5. Parental Incompetence Worry (PIW):

Our parents want in on this fandangled social media thing too, bless ‘em. But this effort to be ‘down with the kids’ means a hell of a lot of PIW for the rest of us.

PIW comes in two forms: social and technical.

The social worry is obvious – you don’t want your dad seeing a post or unauthorised photo of you plastered on St. Patrick’s Day.

The technical worry is a little more stressful. Allow me to put this in perspective: My mother only realised a few months ago that Facebook isn’t just a newsfeed. For two years, she HAD NO IDEA that she had a personal profile page. It blew her mind. A friend’s mother signed up to twitter recently and thought the @ symbol meant she should type her address. Her. Home. Address.

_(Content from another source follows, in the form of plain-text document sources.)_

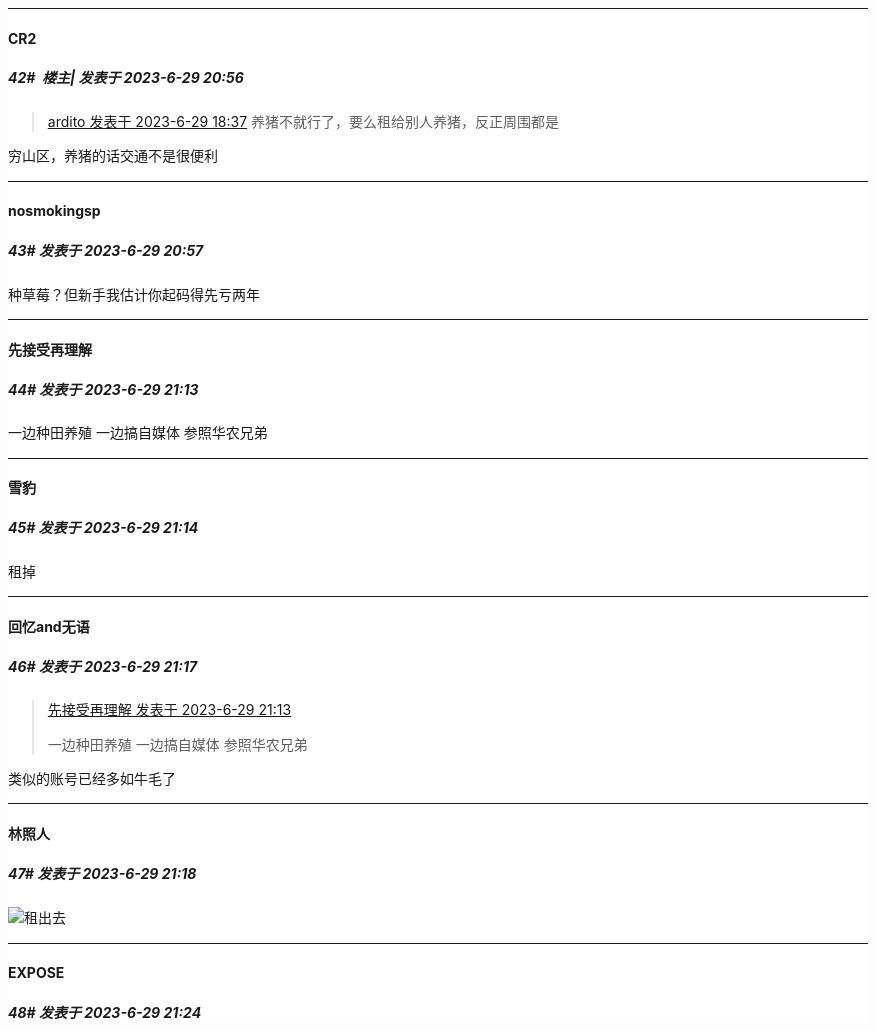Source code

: *****

####  CR2  
##### 42#         楼主| 发表于 2023-6-29 20:56

<blockquote><a href="httphttps://bbs.saraba1st.com/2b/forum.php?mod=redirect&amp;goto=findpost&amp;pid=61481775&amp;ptid=2142228" target="_blank">ardito 发表于 2023-6-29 18:37</a>
养猪不就行了，要么租给别人养猪，反正周围都是</blockquote>
穷山区，养猪的话交通不是很便利

*****

####  nosmokingsp  
##### 43#       发表于 2023-6-29 20:57

种草莓？但新手我估计你起码得先亏两年

*****

####  先接受再理解  
##### 44#       发表于 2023-6-29 21:13

一边种田养殖 一边搞自媒体 参照华农兄弟

*****

####  雪豹  
##### 45#       发表于 2023-6-29 21:14

租掉

*****

####  回忆and无语  
##### 46#       发表于 2023-6-29 21:17

<blockquote><a href="httphttps://bbs.saraba1st.com/2b/forum.php?mod=redirect&amp;goto=findpost&amp;pid=61483835&amp;ptid=2142228" target="_blank">先接受再理解 发表于 2023-6-29 21:13</a>

一边种田养殖 一边搞自媒体 参照华农兄弟</blockquote>
类似的账号已经多如牛毛了

*****

####  林照人  
##### 47#       发表于 2023-6-29 21:18

<img src="https://static.saraba1st.com/image/smiley/face2017/067.png" referrerpolicy="no-referrer">租出去

*****

####  EXPOSE  
##### 48#       发表于 2023-6-29 21:24
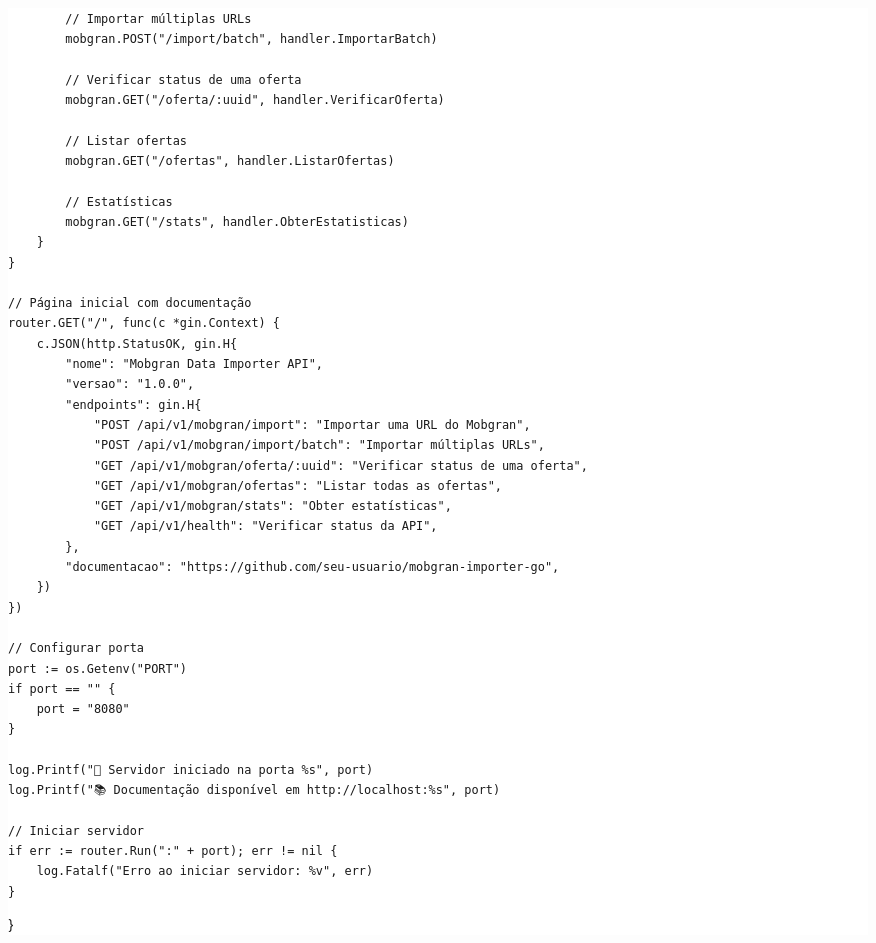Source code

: 			// Importar múltiplas URLs
			mobgran.POST("/import/batch", handler.ImportarBatch)
			
			// Verificar status de uma oferta
			mobgran.GET("/oferta/:uuid", handler.VerificarOferta)
			
			// Listar ofertas
			mobgran.GET("/ofertas", handler.ListarOfertas)
			
			// Estatísticas
			mobgran.GET("/stats", handler.ObterEstatisticas)
		}
	}

	// Página inicial com documentação
	router.GET("/", func(c *gin.Context) {
		c.JSON(http.StatusOK, gin.H{
			"nome": "Mobgran Data Importer API",
			"versao": "1.0.0",
			"endpoints": gin.H{
				"POST /api/v1/mobgran/import": "Importar uma URL do Mobgran",
				"POST /api/v1/mobgran/import/batch": "Importar múltiplas URLs",
				"GET /api/v1/mobgran/oferta/:uuid": "Verificar status de uma oferta",
				"GET /api/v1/mobgran/ofertas": "Listar todas as ofertas",
				"GET /api/v1/mobgran/stats": "Obter estatísticas",
				"GET /api/v1/health": "Verificar status da API",
			},
			"documentacao": "https://github.com/seu-usuario/mobgran-importer-go",
		})
	})

	// Configurar porta
	port := os.Getenv("PORT")
	if port == "" {
		port = "8080"
	}

	log.Printf("🚀 Servidor iniciado na porta %s", port)
	log.Printf("📚 Documentação disponível em http://localhost:%s", port)
	
	// Iniciar servidor
	if err := router.Run(":" + port); err != nil {
		log.Fatalf("Erro ao iniciar servidor: %v", err)
	}
}




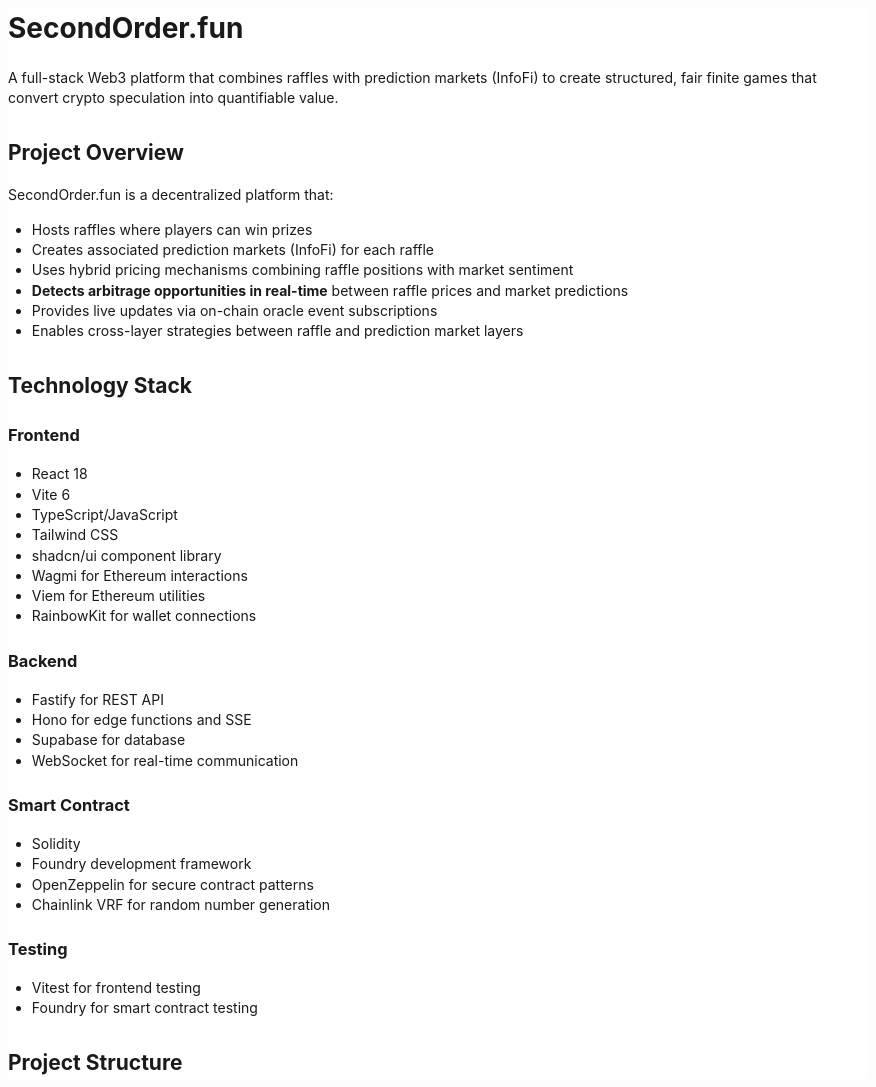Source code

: # SecondOrder.fun

A full-stack Web3 platform that combines raffles with prediction markets (InfoFi) to create structured, fair finite games that convert crypto speculation into quantifiable value.

## Project Overview

SecondOrder.fun is a decentralized platform that:

- Hosts raffles where players can win prizes
- Creates associated prediction markets (InfoFi) for each raffle
- Uses hybrid pricing mechanisms combining raffle positions with market sentiment
- **Detects arbitrage opportunities in real-time** between raffle prices and market predictions
- Provides live updates via on-chain oracle event subscriptions
- Enables cross-layer strategies between raffle and prediction market layers

## Technology Stack

### Frontend

- React 18
- Vite 6
- TypeScript/JavaScript
- Tailwind CSS
- shadcn/ui component library
- Wagmi for Ethereum interactions
- Viem for Ethereum utilities
- RainbowKit for wallet connections

### Backend

- Fastify for REST API
- Hono for edge functions and SSE
- Supabase for database
- WebSocket for real-time communication

### Smart Contract

- Solidity
- Foundry development framework
- OpenZeppelin for secure contract patterns
- Chainlink VRF for random number generation

### Testing

- Vitest for frontend testing
- Foundry for smart contract testing

## Project Structure
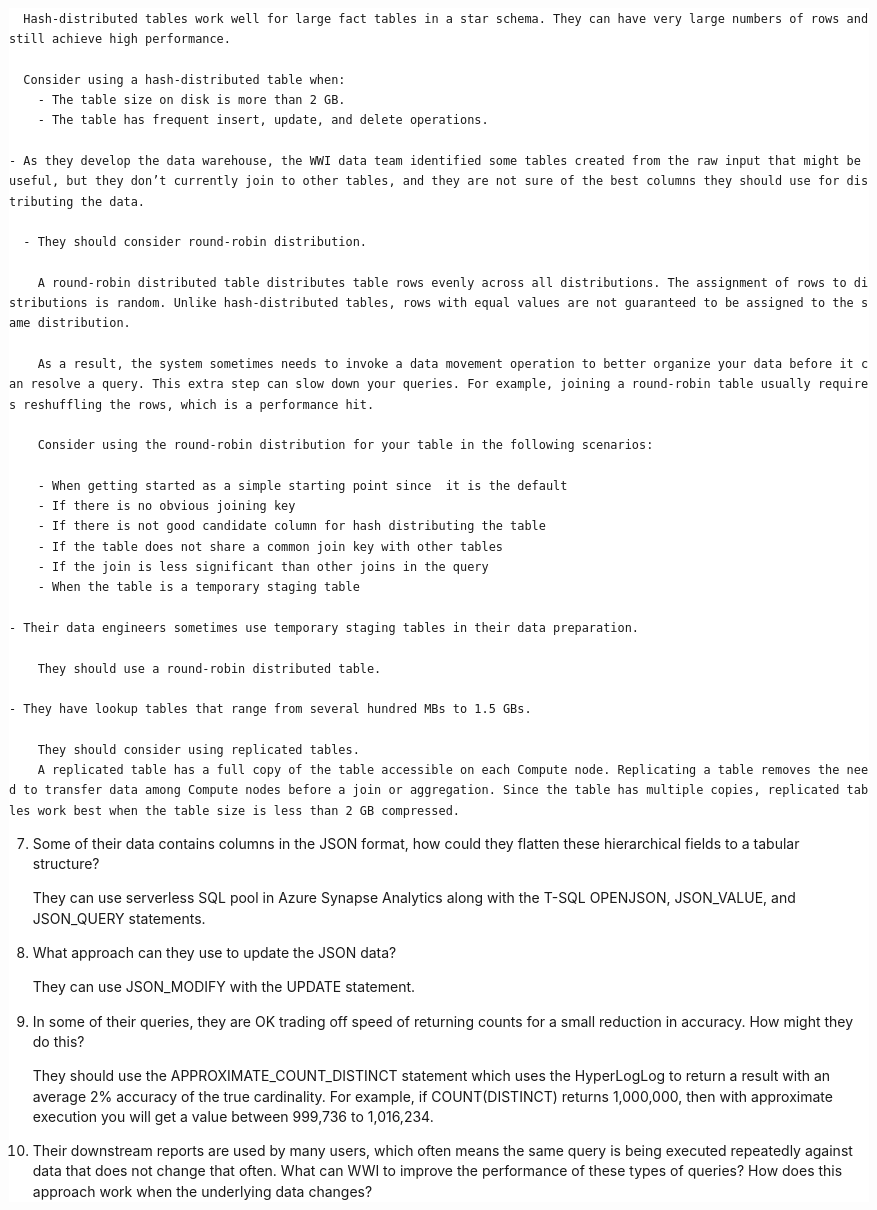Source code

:       Hash-distributed tables work well for large fact tables in a star schema. They can have very large numbers of rows and still achieve high performance.

      Consider using a hash-distributed table when:
        - The table size on disk is more than 2 GB.
        - The table has frequent insert, update, and delete operations.

    - As they develop the data warehouse, the WWI data team identified some tables created from the raw input that might be useful, but they don’t currently join to other tables, and they are not sure of the best columns they should use for distributing the data.

      - They should consider round-robin distribution.

        A round-robin distributed table distributes table rows evenly across all distributions. The assignment of rows to distributions is random. Unlike hash-distributed tables, rows with equal values are not guaranteed to be assigned to the same distribution.

        As a result, the system sometimes needs to invoke a data movement operation to better organize your data before it can resolve a query. This extra step can slow down your queries. For example, joining a round-robin table usually requires reshuffling the rows, which is a performance hit.

        Consider using the round-robin distribution for your table in the following scenarios:

        - When getting started as a simple starting point since  it is the default
        - If there is no obvious joining key
        - If there is not good candidate column for hash distributing the table
        - If the table does not share a common join key with other tables
        - If the join is less significant than other joins in the query
        - When the table is a temporary staging table

    - Their data engineers sometimes use temporary staging tables in their data preparation.

        They should use a round-robin distributed table.

    - They have lookup tables that range from several hundred MBs to 1.5 GBs.

        They should consider using replicated tables.
        A replicated table has a full copy of the table accessible on each Compute node. Replicating a table removes the need to transfer data among Compute nodes before a join or aggregation. Since the table has multiple copies, replicated tables work best when the table size is less than 2 GB compressed.

7. Some of their data contains columns in the JSON format, how could they flatten these hierarchical fields to a tabular structure?

     They can use serverless SQL pool in Azure Synapse Analytics along with the T-SQL OPENJSON, JSON_VALUE, and JSON_QUERY statements.

8. What approach can they use to update the JSON data?

     They can use JSON_MODIFY with the UPDATE statement.

9. In some of their queries, they are OK trading off speed of returning counts for a small reduction in accuracy. How might they do this?

     They should use the APPROXIMATE_COUNT_DISTINCT statement which uses the HyperLogLog to return a result with an average 2% accuracy of the true cardinality. For example, if COUNT(DISTINCT) returns 1,000,000, then with approximate execution you will get a value between 999,736 to 1,016,234.

10. Their downstream reports are used by many users, which often means the same query is being executed repeatedly against data that does not change that often. What can WWI to improve the performance of these types of queries? How does this approach work when the underlying data changes?
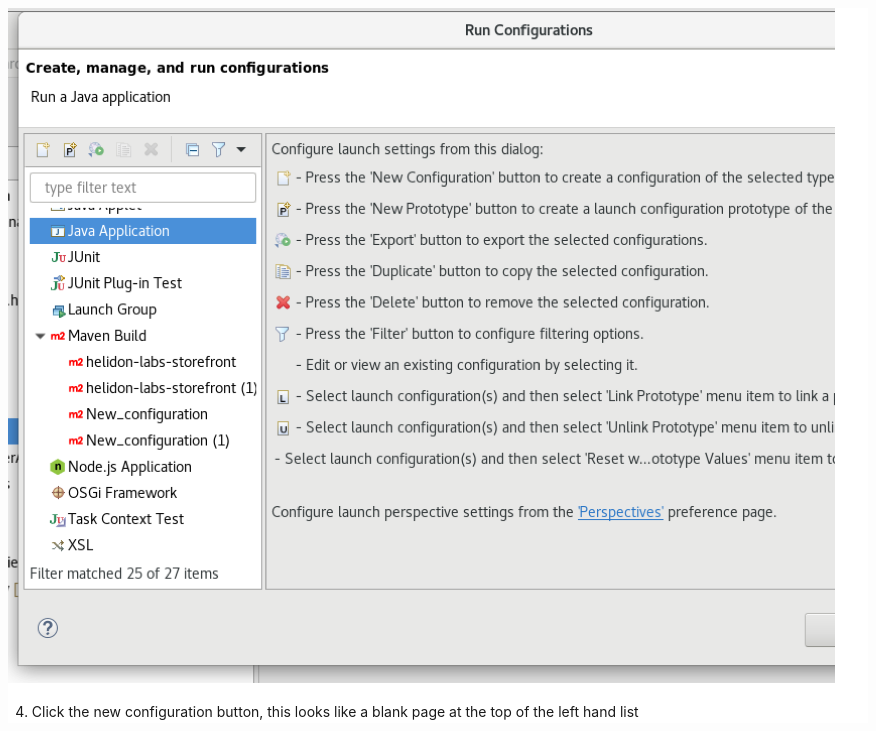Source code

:   ![](images/eclipse-run-configuration-select-java-application.png)

  4. Click the new configuration button, this looks like a blank page at the top of the left hand list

Someone please explain to me how these people haven’t yet managed to unleash a virus of Y2K proportions? Let me tell you something: We are so worried about online terrorism that we haven’t even stopped to consider that the destruction of the Internet will probably be caused by someone’s dad trying to download the software he needs to transfer money to the President of the Official Bank of Nigeria.

Exhausted? That’s just the top 5 my friends.

So, is being to able ‘keep in touch’ whenever you want really worth all this stress?